Now that Alexa knows how to speak Spanish in the US, there's a common question: how did it learn the language when it didn't have the benefit of legions of users issuing commands? Through new tools, it seems. Amazon has revealed a pair of system that helped Alexa hone its español (and Hindi, and Brazilian Portugese) using just a tiny amount of reference material. Effectively, they gave the natural language machine learning model a jumpstart.
The first tool studies a handful of "golden utterances" (that is, reference commands suggested by the developers) to learn general syntax and semantics patterns. After that, it produces "rewrite expressions" that themselves create thousands of new yet similar sentences to work from. The system works quickly -- you could move from 50 utterances to a fully operational linguistic set in less than two days.
Amazon's other tool uses guided resampling to replace terms that can be safely swapped, further improving the AI's training. The technique draws both on data from existing Alexa languages as well as media sources like the Amazon Music catalog, and it's capable enough to be aware of context (it won't swap a musician's name for an audiobook, for example).

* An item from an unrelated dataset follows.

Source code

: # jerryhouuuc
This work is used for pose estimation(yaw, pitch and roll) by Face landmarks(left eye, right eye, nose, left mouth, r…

This doesn't mean that Alexa will master every known language in a matter of weeks. There are other factors to consider beyond the linguistic structure, such as accommodations for cultural differences and customer support systems. Still, it suggests that Amazon might have an easier time adding languages than it has in the past. It might just be a matter of which Alexa device you get, rather than whether you can get one in the first place.